Do doulas only support “all natural” births? I think I may want an epidural. 

Doulas attend any sort of births and support your choices. While we believe the majority of women can give birth with minimal interventions, it is up to you what you choose. So if you want an epidural, we can explain the pros and cons for you and let you make the choice that is best for you without any judgement.

Do doulas attend planned C-section births?

Yes!  If you need to have a C-section, a doula’s help can be very valuable.  If you do not have a partner,  or if there is a reason your partner cannot join you in the operating room, a doula can go in the operating room with you and provide support during the birth. If your partner goes in with you, a doula can  support your partner with the baby while you are in recovery and help him/her with skin to skin and once you are back from recovery we can assist with breastfeeding. Central Alberta Doulas has experience with planned cesareans and our doulas have gone in the operating room when partners help uncomfortable going themselves.

I would love to have a doula attend my birth, but my partner is concerned that he will feel excluded.  

A doula’s job is to actually make your partner’s experience of your birth more enjoyable. It can be hard for a partner to provide continuous support, be the sole support during labour and delivery, get more water, another pillow and rub a back! We can fill in the gaps as needed. If your partner needs a break, we can jump in and support you while he/she gets some food or takes a walk. If you and your partner are doing well, we will make sure the water cup is full, the room remains your calming space and take some pictures for you.  While many partners are very enthusiastic about being hands on during labour (and if they are, we absolutely encourage that), some are a little unsure, and struggle with anxiety as to how they’ll be able to cope with the stress, never mind actually be helpful. Sometimes they are just not sure what to do to help. In that case we can remind them of things we have talked about in our prenatal meetings, like different positions for labouring or comfort measures.

Doulas often “doula” the partner! By making sure his/her physical needs are met and his/her concerns addressed, he/she can ease into his role of being there for his partner however she requests.  If the doula is relaxed, the partner usually senses it’s okay for him/her to relax too.  If he/she has questions that need answering, the doula will make sure they get answered.
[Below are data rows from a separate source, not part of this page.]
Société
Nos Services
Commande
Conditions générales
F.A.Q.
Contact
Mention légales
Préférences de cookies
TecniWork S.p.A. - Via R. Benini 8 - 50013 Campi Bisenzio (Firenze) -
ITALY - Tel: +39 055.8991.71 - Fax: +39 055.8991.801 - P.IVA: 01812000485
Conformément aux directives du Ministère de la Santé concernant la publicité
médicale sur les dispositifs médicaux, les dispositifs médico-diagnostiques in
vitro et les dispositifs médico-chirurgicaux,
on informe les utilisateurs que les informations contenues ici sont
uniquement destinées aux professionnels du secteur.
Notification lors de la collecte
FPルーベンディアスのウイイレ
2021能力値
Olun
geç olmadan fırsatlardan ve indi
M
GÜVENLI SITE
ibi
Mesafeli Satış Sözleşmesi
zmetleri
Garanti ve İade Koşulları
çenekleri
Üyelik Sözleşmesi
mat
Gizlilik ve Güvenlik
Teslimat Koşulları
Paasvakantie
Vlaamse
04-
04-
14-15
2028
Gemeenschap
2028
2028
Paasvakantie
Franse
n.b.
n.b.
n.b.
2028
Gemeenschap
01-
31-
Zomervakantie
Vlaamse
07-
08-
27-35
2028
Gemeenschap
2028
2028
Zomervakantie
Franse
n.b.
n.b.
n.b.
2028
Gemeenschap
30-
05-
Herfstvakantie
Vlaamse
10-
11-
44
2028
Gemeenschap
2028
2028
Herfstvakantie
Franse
We also respect privacy. We know that often the couple wants to spend some time alone together in labour.  In this case, we are happy to make sure the staff leave you alone for a bit or we can go for a little break ourselves, we are only a text or call away if needed.
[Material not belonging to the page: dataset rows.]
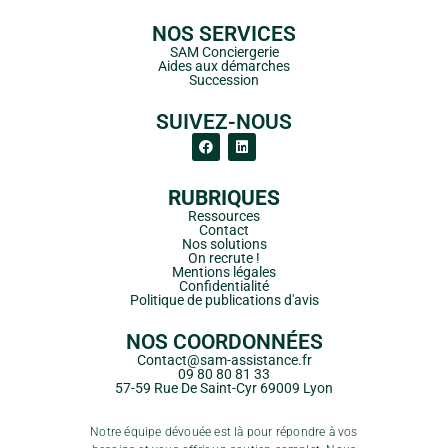
NOS SERVICES
SAM Conciergerie
Aides aux démarches
Succession
SUIVEZ-NOUS
RUBRIQUES
Ressources
Contact
Nos solutions
On recrute !
Mentions légales
Confidentialité
Politique de publications d'avis
NOS COORDONNÉES
Contact@sam-assistance.fr
09 80 80 81 33
57-59 Rue De Saint-Cyr 69009 Lyon
Notre équipe dévouée est là pour répondre à vos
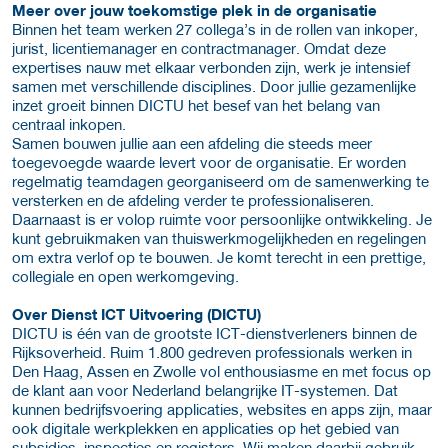
Meer over jouw toekomstige plek in de organisatie
Binnen het team werken 27 collega’s in de rollen van inkoper,
jurist, licentiemanager en contractmanager. Omdat deze
expertises nauw met elkaar verbonden zijn, werk je intensief
samen met verschillende disciplines. Door jullie gezamenlijke
inzet groeit binnen DICTU het besef van het belang van
centraal inkopen.
Samen bouwen jullie aan een afdeling die steeds meer
toegevoegde waarde levert voor de organisatie. Er worden
regelmatig teamdagen georganiseerd om de samenwerking te
versterken en de afdeling verder te professionaliseren.
Daarnaast is er volop ruimte voor persoonlijke ontwikkeling. Je
kunt gebruikmaken van thuiswerkmogelijkheden en regelingen
om extra verlof op te bouwen. Je komt terecht in een prettige,
collegiale en open werkomgeving.
Over Dienst ICT Uitvoering (DICTU)
DICTU is één van de grootste ICT-dienstverleners binnen de
Rijksoverheid. Ruim 1.800 gedreven professionals werken in
Den Haag, Assen en Zwolle vol enthousiasme en met focus op
de klant aan voor Nederland belangrijke IT-systemen. Dat
kunnen bedrijfsvoering applicaties, websites en apps zijn, maar
ook digitale werkplekken en applicaties op het gebied van
subsidies, inspecties en registers. Wij maken daarbij gebruik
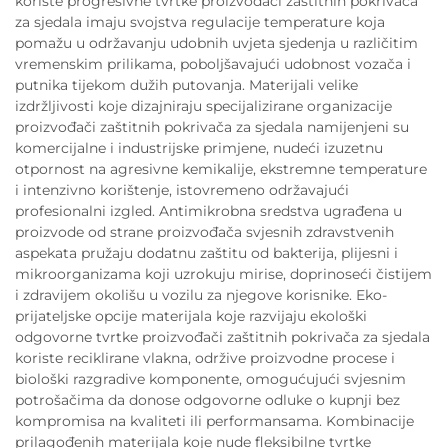
koriste progresivne tvrtke proizvođači zaštitnih pokrivača
za sjedala imaju svojstva regulacije temperature koja
pomažu u održavanju udobnih uvjeta sjedenja u različitim
vremenskim prilikama, poboljšavajući udobnost vozača i
putnika tijekom dužih putovanja. Materijali velike
izdržljivosti koje dizajniraju specijalizirane organizacije
proizvođači zaštitnih pokrivača za sjedala namijenjeni su
komercijalne i industrijske primjene, nudeći izuzetnu
otpornost na agresivne kemikalije, ekstremne temperature
i intenzivno korištenje, istovremeno održavajući
profesionalni izgled. Antimikrobna sredstva ugrađena u
proizvode od strane proizvođača svjesnih zdravstvenih
aspekata pružaju dodatnu zaštitu od bakterija, plijesni i
mikroorganizama koji uzrokuju mirise, doprinoseći čistijem
i zdravijem okolišu u vozilu za njegove korisnike. Eko-
prijateljske opcije materijala koje razvijaju ekološki
odgovorne tvrtke proizvođači zaštitnih pokrivača za sjedala
koriste reciklirane vlakna, održive proizvodne procese i
biološki razgradive komponente, omogućujući svjesnim
potrošačima da donose odgovorne odluke o kupnji bez
kompromisa na kvaliteti ili performansama. Kombinacije
prilagođenih materijala koje nude fleksibilne tvrtke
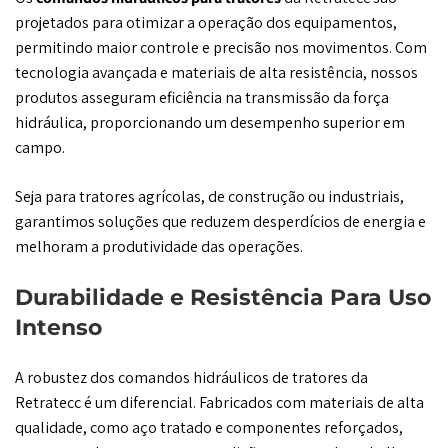
projetados para otimizar a operação dos equipamentos,
permitindo maior controle e precisão nos movimentos. Com
tecnologia avançada e materiais de alta resistência, nossos
produtos asseguram eficiência na transmissão da força
hidráulica, proporcionando um desempenho superior em
campo.
Seja para tratores agrícolas, de construção ou industriais,
garantimos soluções que reduzem desperdícios de energia e
melhoram a produtividade das operações.
Durabilidade e Resistência Para Uso
Intenso
A robustez dos comandos hidráulicos de tratores da
Retratecc é um diferencial. Fabricados com materiais de alta
qualidade, como aço tratado e componentes reforçados,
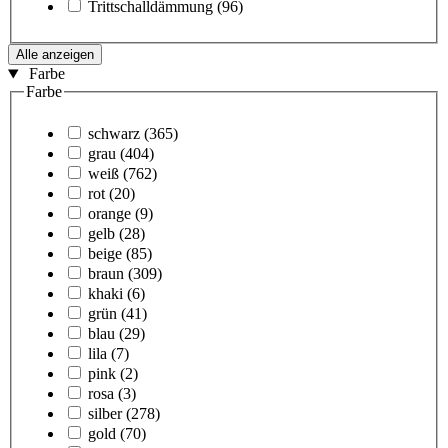
Trittschalldämmung
(96)
Alle anzeigen
Farbe
Farbe
schwarz
(365)
grau
(404)
weiß
(762)
rot
(20)
orange
(9)
gelb
(28)
beige
(85)
braun
(309)
khaki
(6)
grün
(41)
blau
(29)
lila
(7)
pink
(2)
rosa
(3)
silber
(278)
gold
(70)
We are not kidding when we say at the end of a long birth, it is often the fathers who come up to us with tears in their eyes, give us big hugs, and say, “I couldn’t have done it without you!”

The wellbeing of the mother’s partner is as important to us as her wellbeing, as it is he/she who has to help take care of her afterwards.  That is easier done when he/she is relaxed.  Our presence helps the partner take on a more meaningful, connected role.

I want to stay at home for as long as possible before I go to the hospital.  Will you come to my home and support me there?

Yes, depending upon where you live and how advanced it seems your labour is, we will support you at home. We can help you determine when it’s a good time to head to the hospital by watching how your labour is progressing As doulas we do not do vaginal checks, so we go by how you are handling the contractions, listening to you – it’s amazing how much we can tell by the way you get thru a contraction.  We can then go with you and provide support in your vehicle if you really need us to (depending on where you live) or we can follow you to the hospital in our own vehicle.